"No; I didn't feel frightened, for I'm not timid you know, and papa was near me all the time; and he'd told me all I had to do was to tell a straightforward, truthful story.

"I did hate to take the oath, but I knew I had to, and that it wasn't wrong, though it does seem a dreadful thing to do."

"It isn't like other swearing," remarked Max, who was moving on up the stairs, somewhat ahead of his sisters. "There must be a right kind, because in the psalms, where David is describing a good man, he says of him, 'He that sweareth to his own hurt, and changeth not.'"

"Yes, I know," said Lulu, "I can see the difference; and this must be the right kind or papa would never have let us do it."

"How do they do it?" asked Grace. "How did you do it, Lu?"
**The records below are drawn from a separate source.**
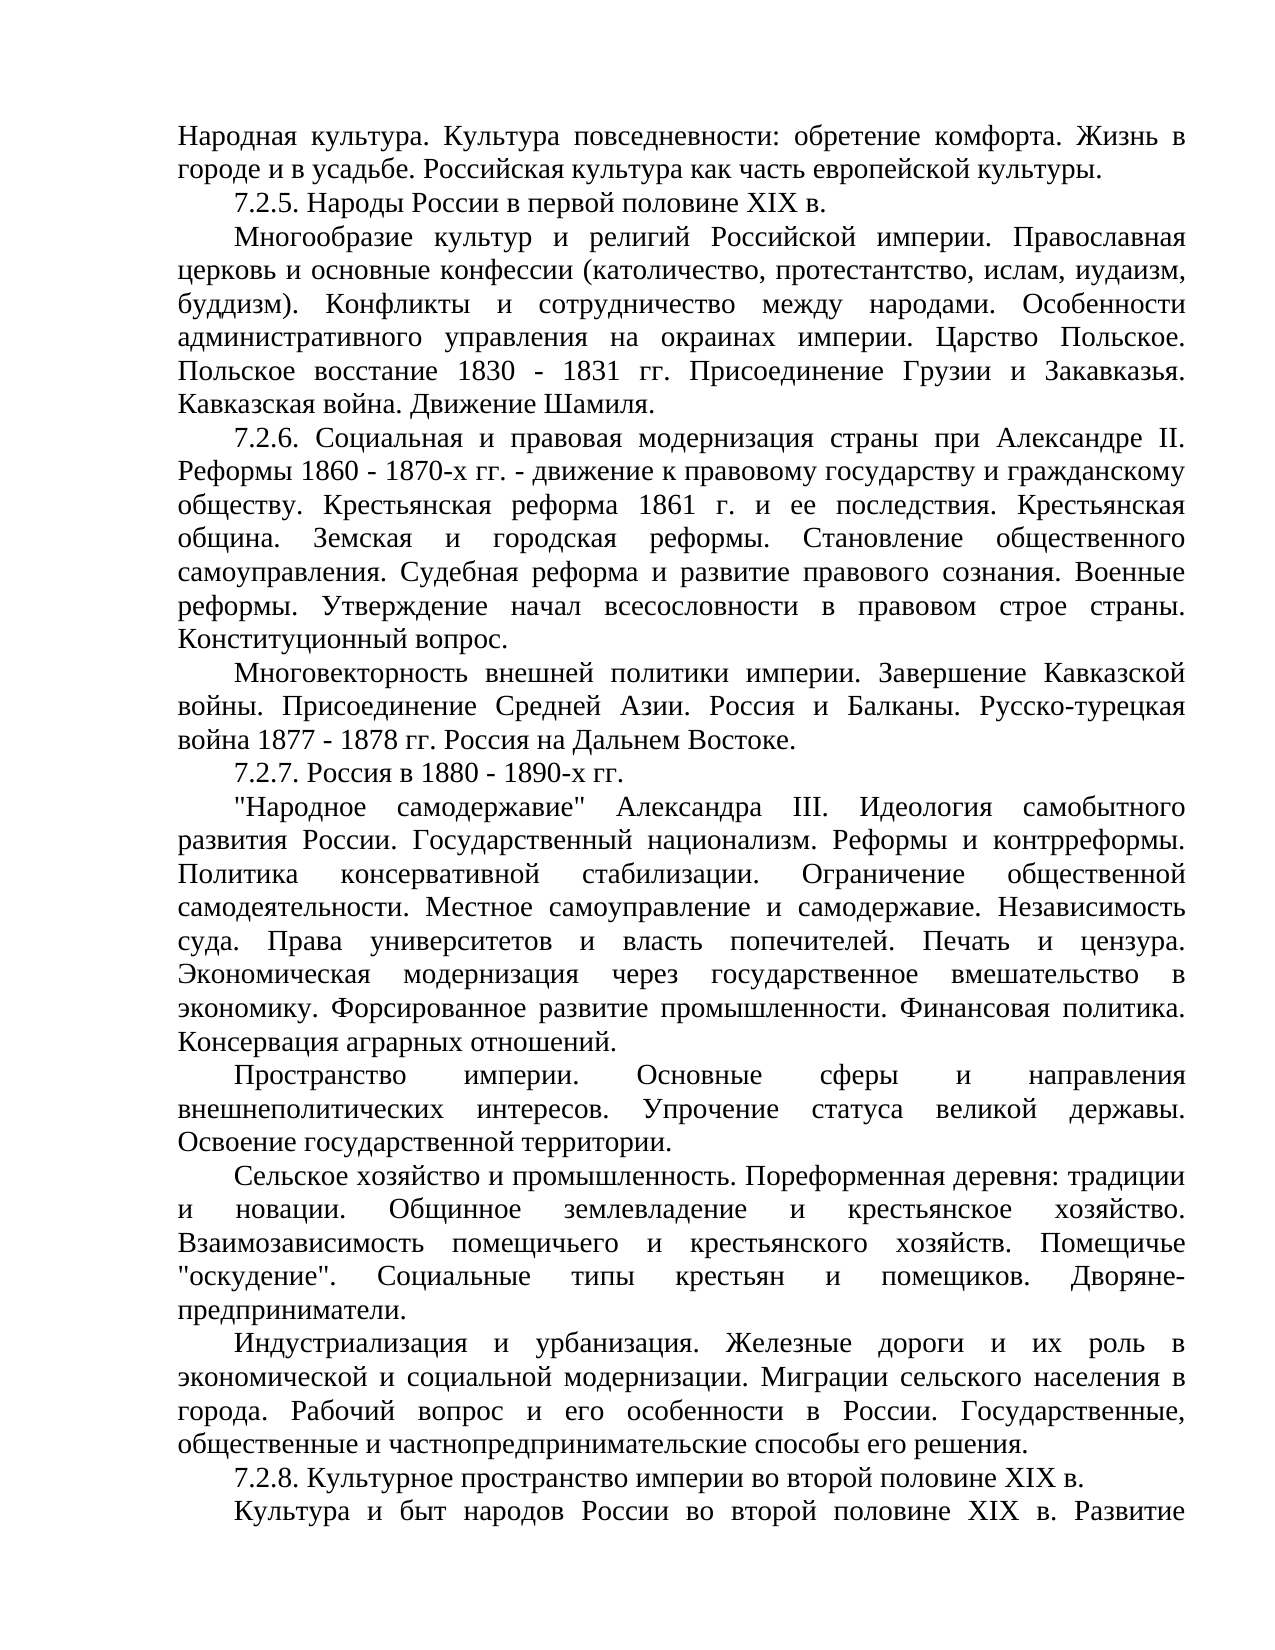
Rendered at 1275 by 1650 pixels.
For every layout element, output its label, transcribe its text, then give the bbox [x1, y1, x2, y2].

text Сельское хозяйство и промышленность. Пореформенная деревня: традиции и новации. Общинное землевладение и крестьянское хозяйство. Взаимозависимость помещичьего и крестьянского хозяйств. Помещичье "оскудение". Социальные типы крестьян и помещиков. Дворяне-предприниматели. [177, 1158, 1186, 1326]
text "Народное самодержавие" Александра III. Идеология самобытного развития России. Государственный национализм. Реформы и контрреформы. Политика консервативной стабилизации. Ограничение общественной самодеятельности. Местное самоуправление и самодержавие. Независимость суда. Права университетов и власть попечителей. Печать и цензура. Экономическая модернизация через государственное вмешательство в экономику. Форсированное развитие промышленности. Финансовая политика. Консервация аграрных отношений. [177, 789, 1186, 1057]
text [177, 118, 1186, 185]
text Многообразие культур и религий Российской империи. Православная церковь и основные конфессии (католичество, протестантство, ислам, иудаизм, буддизм). Конфликты и сотрудничество между народами. Особенности административного управления на окраинах империи. Царство Польское. Польское восстание 1830 - 1831 гг. Присоединение Грузии и Закавказья. Кавказская война. Движение Шамиля. [177, 219, 1186, 420]
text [177, 1493, 1186, 1527]
text 7.2.6. Социальная и правовая модернизация страны при Александре II. Реформы 1860 - 1870-х гг. - движение к правовому государству и гражданскому обществу. Крестьянская реформа 1861 г. и ее последствия. Крестьянская община. Земская и городская реформы. Становление общественного самоуправления. Судебная реформа и развитие правового сознания. Военные реформы. Утверждение начал всесословности в правовом строе страны. Конституционный вопрос. [177, 420, 1186, 655]
text 7.2.8. Культурное пространство империи во второй половине XIX в. [177, 1460, 1186, 1493]
text Многовекторность внешней политики империи. Завершение Кавказской войны. Присоединение Средней Азии. Россия и Балканы. Русско-турецкая война 1877 - 1878 гг. Россия на Дальнем Востоке. [177, 655, 1186, 755]
text Индустриализация и урбанизация. Железные дороги и их роль в экономической и социальной модернизации. Миграции сельского населения в города. Рабочий вопрос и его особенности в России. Государственные, общественные и частнопредпринимательские способы его решения. [177, 1326, 1186, 1460]
text 7.2.5. Народы России в первой половине XIX в. [177, 185, 1186, 219]
text 7.2.7. Россия в 1880 - 1890-х гг. [177, 755, 1186, 789]
text Пространство империи. Основные сферы и направления внешнеполитических интересов. Упрочение статуса великой державы. Освоение государственной территории. [177, 1057, 1186, 1158]
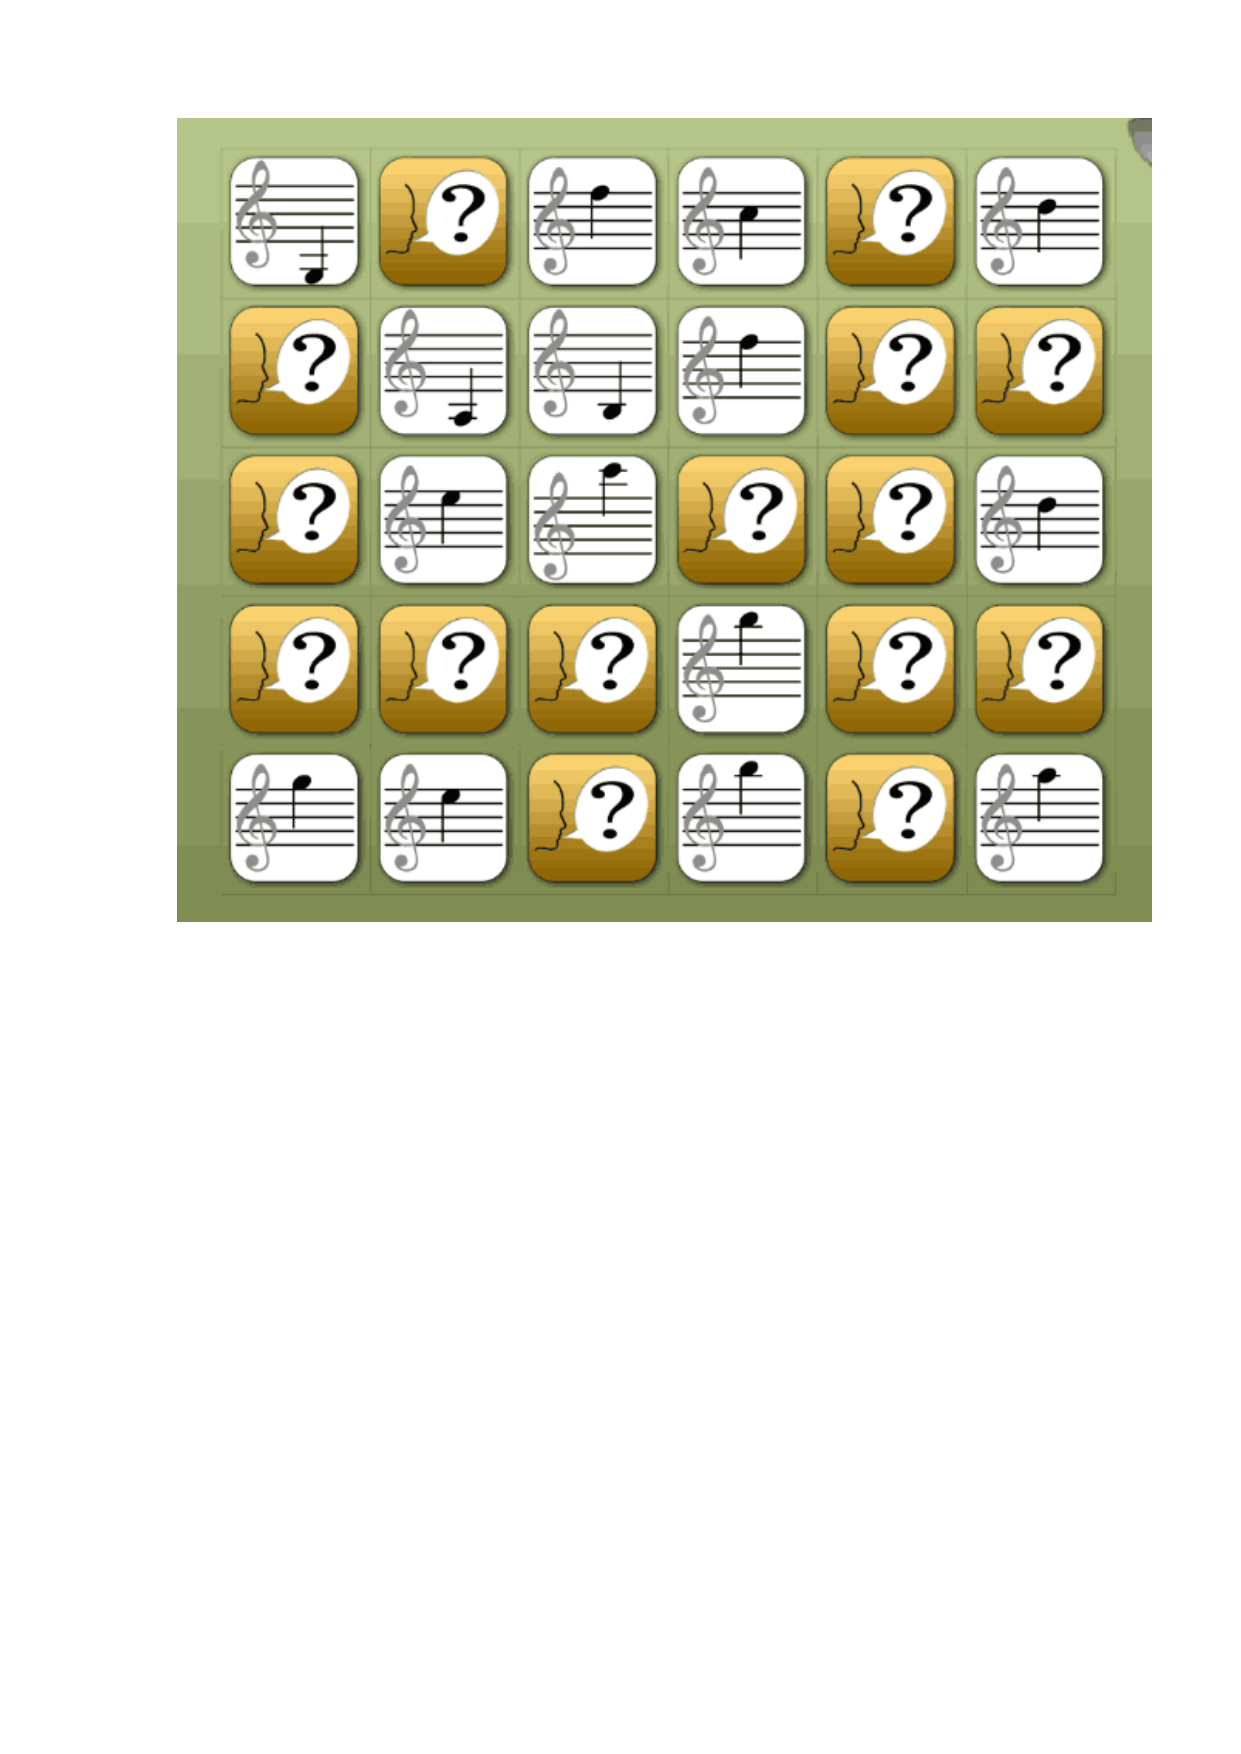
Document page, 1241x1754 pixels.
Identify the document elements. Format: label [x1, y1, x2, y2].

picture [177, 118, 1152, 922]
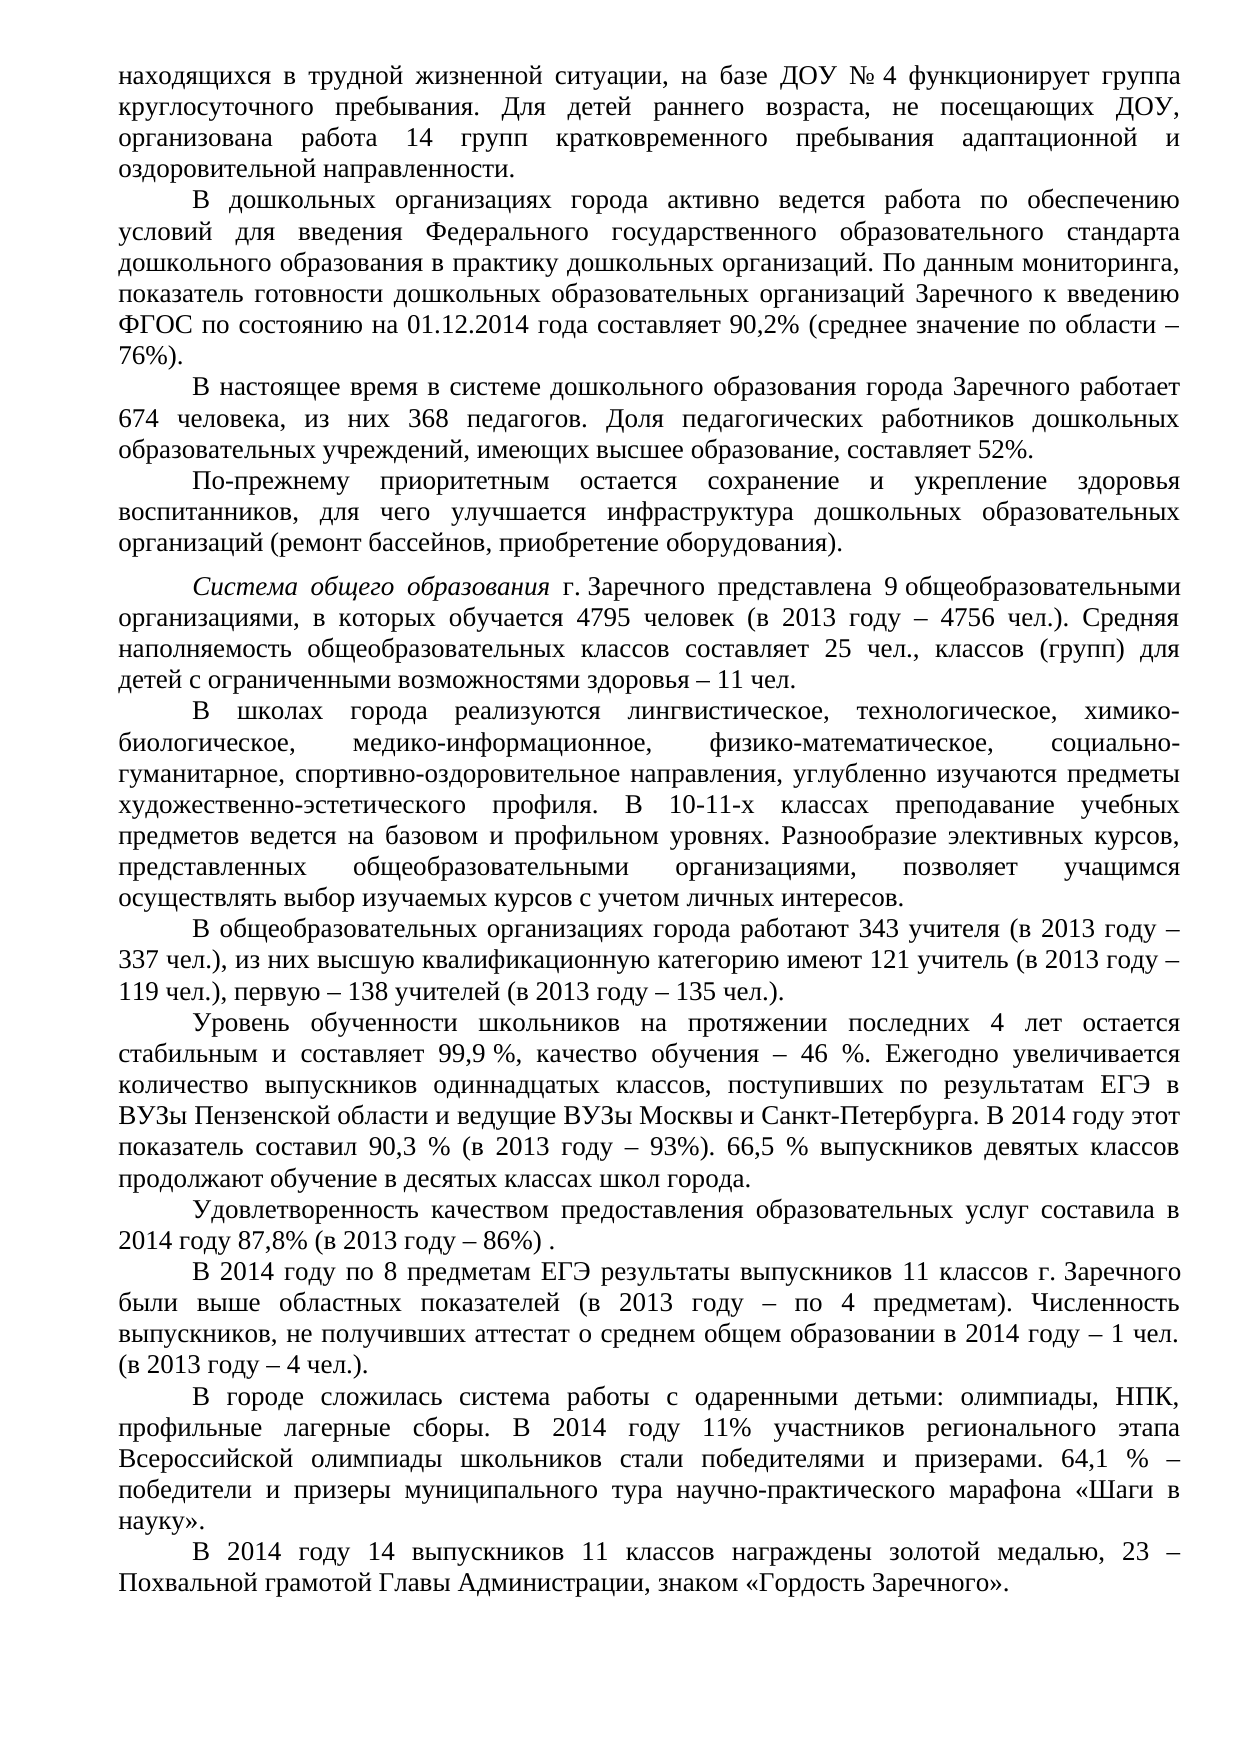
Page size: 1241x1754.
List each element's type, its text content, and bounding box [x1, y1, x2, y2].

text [118, 59, 1181, 184]
text В дошкольных организациях города активно ведется работа по обеспечению условий для введения Федерального государственного образовательного стандарта дошкольного образования в практику дошкольных организаций. По данным мониторинга, показатель готовности дошкольных образовательных организаций Заречного к введению ФГОС по состоянию на 01.12.2014 года составляет 90,2% (среднее значение по области – 76%). [118, 184, 1181, 371]
text В общеобразовательных организациях города работают 343 учителя (в 2013 году – 337 чел.), из них высшую квалификационную категорию имеют 121 учитель (в 2013 году – 119 чел.), первую – 138 учителей (в 2013 году – 135 чел.). [118, 912, 1181, 1006]
text В школах города реализуются лингвистическое, технологическое, химико-биологическое, медико-информационное, физико-математическое, социально-гуманитарное, спортивно-оздоровительное направления, углубленно изучаются предметы художественно-эстетического профиля. В 10-11-х классах преподавание учебных предметов ведется на базовом и профильном уровнях. Разнообразие элективных курсов, представленных общеобразовательными организациями, позволяет учащимся осуществлять выбор изучаемых курсов с учетом личных интересов. [118, 694, 1181, 912]
text В настоящее время в системе дошкольного образования города Заречного работает 674 человека, из них 368 педагогов. Доля педагогических работников дошкольных образовательных учреждений, имеющих высшее образование, составляет 52%. [118, 371, 1181, 464]
text Система общего образования г. Заречного представлена 9 общеобразовательными организациями, в которых обучается 4795 человек (в 2013 году – 4756 чел.). Средняя наполняемость общеобразовательных классов составляет 25 чел., классов (групп) для детей с ограниченными возможностями здоровья – 11 чел. [118, 570, 1181, 694]
text В 2014 году 14 выпускников 11 классов награждены золотой медалью, 23 – Похвальной грамотой Главы Администрации, знаком «Гордость Заречного». [118, 1535, 1181, 1598]
text Уровень обученности школьников на протяжении последних 4 лет остается стабильным и составляет 99,9 %, качество обучения – 46 %. Ежегодно увеличивается количество выпускников одиннадцатых классов, поступивших по результатам ЕГЭ в ВУЗы Пензенской области и ведущие ВУЗы Москвы и Санкт-Петербурга. В 2014 году этот показатель составил 90,3 % (в 2013 году – 93%). 66,5 % выпускников девятых классов продолжают обучение в десятых классах школ города. [118, 1006, 1181, 1193]
text В 2014 году по 8 предметам ЕГЭ результаты выпускников 11 классов г. Заречного были выше областных показателей (в 2013 году – по 4 предметам). Численность выпускников, не получивших аттестат о среднем общем образовании в 2014 году – 1 чел. (в 2013 году – 4 чел.). [118, 1255, 1181, 1380]
text В городе сложилась система работы с одаренными детьми: олимпиады, НПК, профильные лагерные сборы. В 2014 году 11% участников регионального этапа Всероссийской олимпиады школьников стали победителями и призерами. 64,1 % – победители и призеры муниципального тура научно-практического марафона «Шаги в науку». [118, 1380, 1181, 1535]
text По-прежнему приоритетным остается сохранение и укрепление здоровья воспитанников, для чего улучшается инфраструктура дошкольных образовательных организаций (ремонт бассейнов, приобретение оборудования). [118, 464, 1181, 557]
text Удовлетворенность качеством предоставления образовательных услуг составила в 2014 году 87,8% (в 2013 году – 86%) . [118, 1193, 1181, 1255]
"A man said over the words for me—a promise to 'tell the truth, the whole truth, and nothing but the truth'—and I promised by kissing the Bible; that was all."

"That wasn't very hard to do," said Grace, "but oh I'd have been so frightened to have to tell something with so many people listening!"

"Of course; because you're such a weak, timid little thing; but I'm big and strong and not afraid of anybody or anything.

"There were a good many people there; the room was quite full; but I felt that that did not make much difference, when I thought about God hearing every word I said and knowing if it was really the truth, the whole truth and nothing but the truth.

"Ajax's wife was there; crying fit to break her heart too; specially when they took him back to jail.